▶ **SUPPLIED PASSAGE**
══════

# In the market for Line Counting Reels & Rods



## boomstick (Aug 31, 2010)

I'm ready to break down and buy new Line Counting reels and rods. I've looked at our 2 major distributors, and not impressed for what they have to offer in there combo pkgs. JMO, whats yours?


----------



## Cpt.Chaos (May 28, 2006)

I bought 4 of the Cabela's linecounter combo's, the cheaper of the rods and reels too, and haven't had a bit of trouble with them in 10 years. Watch for a sale on them, I think I paid $59 for each combo. I assume you are talking for walleye fishing, correct?


----------



## boomstick (Aug 31, 2010)

Yes sir. Your talking about the Diawa LC. I hear the rods arnt worth a dam. The reels are worth the price? There currently $65.00.


----------



## bigrackmack (Aug 10, 2004)

══════

▶ **GIVEN MATERIAL**
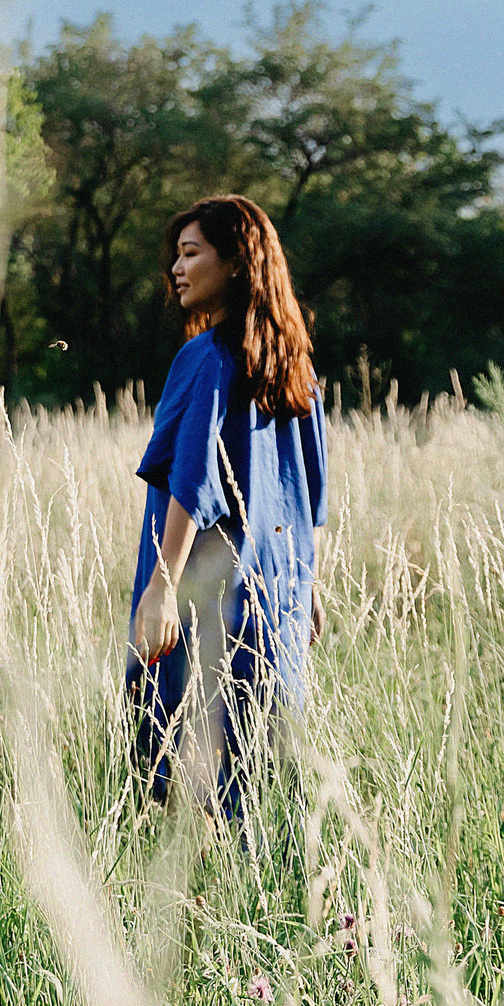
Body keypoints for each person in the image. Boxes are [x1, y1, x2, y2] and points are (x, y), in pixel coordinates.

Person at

══════

▶ **TASK 1**
Can you turn the paragraph in the line-counter thread that begins "I bought 4 of the Cabela's" into a short list that keeps its main facts?
▶ **TASK 2**
Using the line-counter thread, what are the answers to these?
(a) How many combos did Cpt.Chaos buy?
(b) What kind of fishing does Cpt.Chaos assume the buyer has in mind?
(c) What date appears beside the name boomstick?
▶ **TASK 3**
Could you continue the line-counter thread from the point where it stops?
The data has no role here.

▶ **REPLY 1**
- Bought 4 Cabela's line-counter combos, choosing the cheaper rods and reels
- Has had no trouble with them in 10 years
- Suggests watching for a sale; thinks each combo cost $59
- Asks whether the fishing in question is for walleye

▶ **REPLY 2**
(a) 4
(b) Walleye fishing
(c) Aug 31, 2010

▶ **REPLY 3**
Take a ride to Northwoods.......you will not beat their prices anywhere.....Went up last Tuesday with a guy setting up his boat that had some pretty nice rods 3 for $25.....Okuma reels were I think $26.99......You can't beat it.....Here is the link..... http://www.northwoodsoutlet.com/oscommerce/catalog/index.php ....Mack


----------



## boomstick (Aug 31, 2010)

Mack, that place looks great. Buying 6 rods and reels will make it worth my while to drive up there. Thanks for the input!


----------



## Landsend (Dec 22, 2006)

Cabela's has their DepthMaster Linecounter Reels/Rod Combos for $50 right now, was just there over the weekend.


----------



## boomstick (Aug 31, 2010)

Has anyone heard anything about the Abu Garcia Ambassadeur® 5500LC Line Counter ?


----------



## zfishman (Dec 21, 2008)

Diawa SG's can't be beat for a good quality reel.


----------



## Matt V (Dec 8, 2004)

zfishman said:


> Diawa SG's can't be beat for a good quality reel.


I second that! I have a couple of Diawa SG's that are great, a couple of Accudepth's that are pretty good and a couple of the cabela's brand that work ok. I have had to return the cabela's reel's a couple of time's and they replaced them without any question's. I heard that they have changed their return policy and will no longer let you return them after a certain amount of time.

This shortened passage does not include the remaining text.